Oleh: AMR
Namanya Pak Mahwar. Ia guru saya di SD. Beliau masih sehat dan bahagia menikmati pensiunnya hingga kini. Bagi saya, ia pendidik yang punya banyak pengetahuan. Salah satu ilmu yang melekat betul di kepala saya hingga saat ini adalah soal awalan dan akhiran.
Dengan gaya khasnya, ia meminta kami melafal dan menghafal. Ber, ter, di, me, pe, se masuk kategori awalan. Sedangkan akhiran, kami dikenalkan dengan an, in, kan, lah, tah, kah, ku, mu, nya. Saya tak lagi pernah “menggugat” itu, bahkan menganggapnya sebagai dogma. Ia jadi kebenaran.
Tiap kali menulis, kenangan soal awalan dan akhiran yang legendaris itu selalu diingat. Perlahan, saya menyukai Bahasa Indonesia berikut berbagai jenis, ragam dan lema yang menyertainya.

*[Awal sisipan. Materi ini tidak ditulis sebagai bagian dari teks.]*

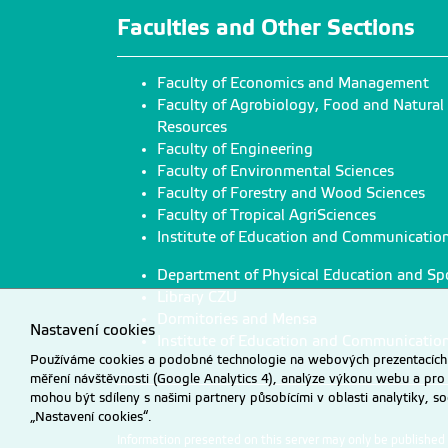
Faculties and Other Sections
Faculty of Economics and Management
Faculty of Agrobiology, Food and Natural
Resources
Faculty of Engineering
Faculty of Environmental Sciences
Faculty of Forestry and Wood Sciences
Faculty of Tropical AgriSciences
Institute of Education and Communicatio
Department of Physical Education and Sp
Library CZU
Dormitories and Mensa
Nastavení cookies
Institute of Education and Communicatio
Používáme cookies a podobné technologie na webových prezentacích Č
měření návštěvnosti (Google Analytics 4), analýze výkonu webu a pro
mohou být sdíleny s našimi partnery působícími v oblasti analytiky, s
„Nastavení cookies“.
Information presented on this server may only be publishe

Bila menemukan kata baru, saya pasti akan mencari artinya. Aplikasi KBBI V ada di Ponsel saya.
Bila sedang membaca-apapun yang ada hurufnya-saya selalu memperhatikan urusan awalan dan akhiran yang ternyata punya banyak kaidah saat mengimbuhnya dalam satu kata.
Misalnya, boleh jadi jarang yang memerhatikan soal kata-kata yang diawali huruf K, P, T, dan S, bagaimana saat bertemu awalan. Urusan ini ternyata tidaklah sederhana, karena punya norma sendiri.
Pada praktiknya-bukan praktek ya-seringkali kita menemukan tulisan di berita-berita yang tautannya memenuhi grup-grup WA abai atau mungkin si penulis tak paham kaidahnya.
Lagi-lagi, ini soal kebiasaan yang dianggap benar. Padahal rumusnya adalah biasakan yang benar. Membenarkan yang biasa, jatuhnya salah kaprah.
Contohnya, kata sosialisasi. Bila diberi imbuhan “meng”, biasanya langsung ditulis “mensosialisasikan”. Padahal harusnya diubah jadi “menyosialisasikan”.